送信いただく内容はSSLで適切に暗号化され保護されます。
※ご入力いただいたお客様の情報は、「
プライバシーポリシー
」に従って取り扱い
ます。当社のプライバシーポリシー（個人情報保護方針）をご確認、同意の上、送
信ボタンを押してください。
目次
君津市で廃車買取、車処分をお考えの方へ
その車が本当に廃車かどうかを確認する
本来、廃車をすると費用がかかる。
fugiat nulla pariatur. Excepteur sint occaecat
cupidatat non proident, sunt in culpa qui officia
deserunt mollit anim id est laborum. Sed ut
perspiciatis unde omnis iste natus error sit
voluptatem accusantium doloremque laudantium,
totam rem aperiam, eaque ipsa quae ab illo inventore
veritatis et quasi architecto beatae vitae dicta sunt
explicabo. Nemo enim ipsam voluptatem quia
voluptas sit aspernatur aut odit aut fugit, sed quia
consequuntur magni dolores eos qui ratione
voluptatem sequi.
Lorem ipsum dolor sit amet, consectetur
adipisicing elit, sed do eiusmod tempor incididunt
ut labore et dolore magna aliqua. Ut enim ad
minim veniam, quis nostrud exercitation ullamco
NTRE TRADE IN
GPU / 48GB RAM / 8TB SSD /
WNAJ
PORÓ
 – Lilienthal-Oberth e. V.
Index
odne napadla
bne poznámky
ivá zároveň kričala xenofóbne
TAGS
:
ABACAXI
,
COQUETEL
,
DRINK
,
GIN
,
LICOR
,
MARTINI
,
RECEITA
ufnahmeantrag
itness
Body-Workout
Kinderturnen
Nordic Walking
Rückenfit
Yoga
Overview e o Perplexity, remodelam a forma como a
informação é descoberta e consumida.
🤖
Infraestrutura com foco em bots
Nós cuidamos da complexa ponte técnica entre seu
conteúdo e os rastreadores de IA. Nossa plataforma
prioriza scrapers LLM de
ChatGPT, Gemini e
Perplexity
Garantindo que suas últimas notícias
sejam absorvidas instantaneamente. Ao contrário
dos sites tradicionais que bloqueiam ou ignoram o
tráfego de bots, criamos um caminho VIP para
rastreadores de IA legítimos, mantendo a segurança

===============

__What you will do__
What the task asks for is a word-for-word repeat of the lines above, from the first through the one containing "cupidatat non proident, sunt".

__Written solution__
送信いただく内容はSSLで適切に暗号化され保護されます。
※ご入力いただいたお客様の情報は、「
プライバシーポリシー
」に従って取り扱い
ます。当社のプライバシーポリシー（個人情報保護方針）をご確認、同意の上、送
信ボタンを押してください。
目次
君津市で廃車買取、車処分をお考えの方へ
その車が本当に廃車かどうかを確認する
本来、廃車をすると費用がかかる。
fugiat nulla pariatur. Excepteur sint occaecat
cupidatat non proident, sunt in culpa qui officia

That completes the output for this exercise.